▶ _What is required_
Nothing is needed except the lines below that run from the one with "index pip: (122, 111)" through the one with "Left hand at", repeated exactly.

▶ _Items listed in a dataset_
===============
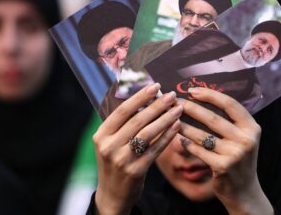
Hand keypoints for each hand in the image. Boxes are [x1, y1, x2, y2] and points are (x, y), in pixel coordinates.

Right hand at [93, 83, 181, 214]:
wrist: (112, 194)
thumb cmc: (115, 161)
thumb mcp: (111, 142)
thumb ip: (123, 123)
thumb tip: (145, 97)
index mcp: (101, 135)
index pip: (122, 111)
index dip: (139, 97)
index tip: (155, 86)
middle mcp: (109, 146)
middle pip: (137, 120)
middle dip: (157, 106)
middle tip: (172, 95)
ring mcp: (122, 160)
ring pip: (148, 134)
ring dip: (165, 119)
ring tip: (178, 109)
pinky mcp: (136, 171)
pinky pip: (155, 149)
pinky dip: (167, 136)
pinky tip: (177, 127)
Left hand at [178, 87, 272, 214]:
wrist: (244, 191)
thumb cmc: (237, 159)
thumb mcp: (242, 138)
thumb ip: (229, 121)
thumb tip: (201, 97)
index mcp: (252, 127)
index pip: (230, 104)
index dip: (210, 95)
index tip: (192, 90)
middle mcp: (246, 139)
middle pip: (213, 118)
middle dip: (191, 108)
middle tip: (174, 102)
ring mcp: (235, 154)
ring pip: (203, 135)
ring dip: (184, 126)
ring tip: (171, 119)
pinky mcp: (223, 167)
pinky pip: (199, 151)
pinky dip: (188, 144)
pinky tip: (180, 140)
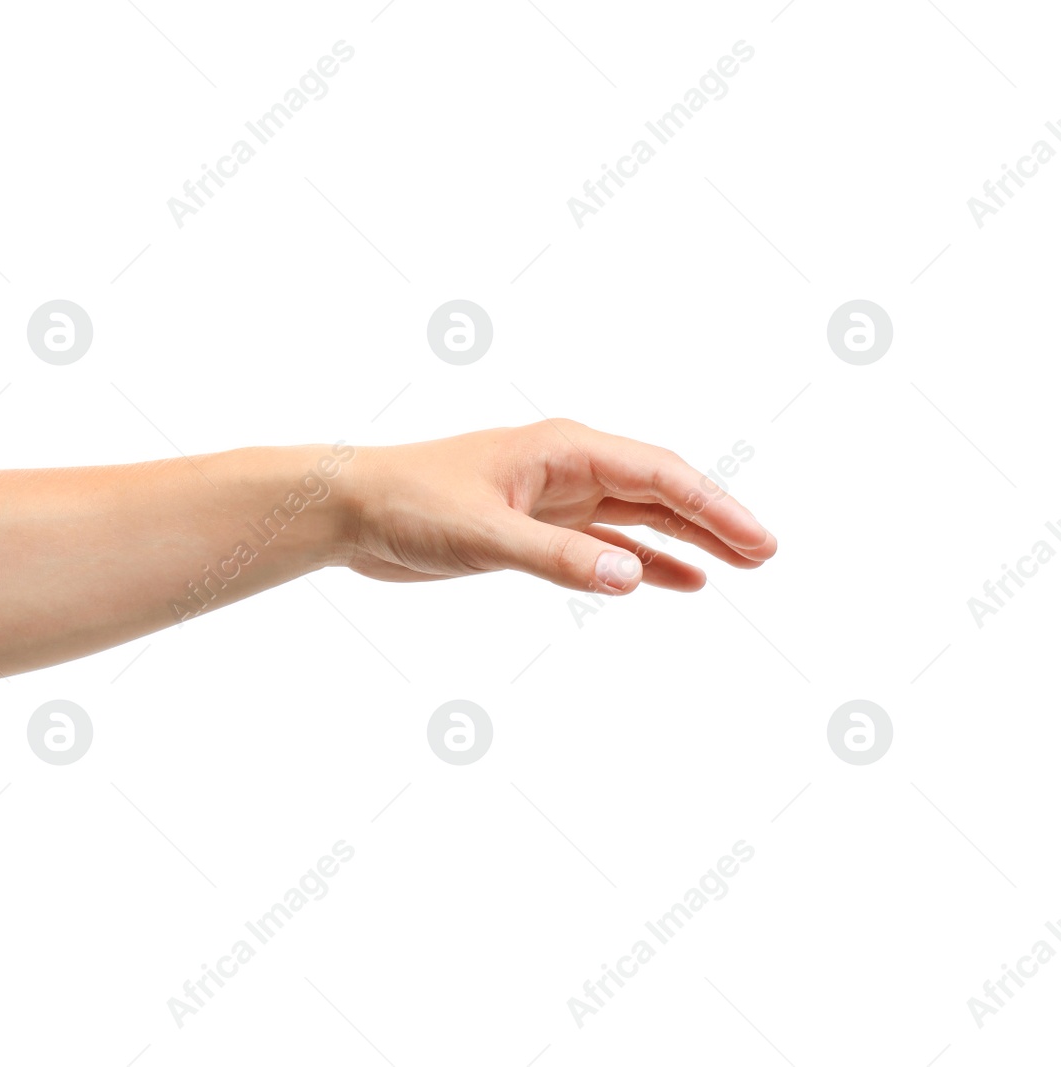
===============
▶ _Reply_
index pip: (122, 111)
index dip: (139, 97)
index tip: (155, 86)
middle mcp: (109, 146)
middle pip: (137, 120)
middle dip: (157, 106)
middle tip: (172, 95)
ring mcp: (122, 160)
ring pip: (148, 134)
ring dip: (165, 119)
ring tip: (178, 109)
pinky mcp: (136, 171)
pinky pip: (155, 149)
pinky dip: (167, 136)
pinky tip: (177, 127)
Left hand at [178, 87, 272, 214]:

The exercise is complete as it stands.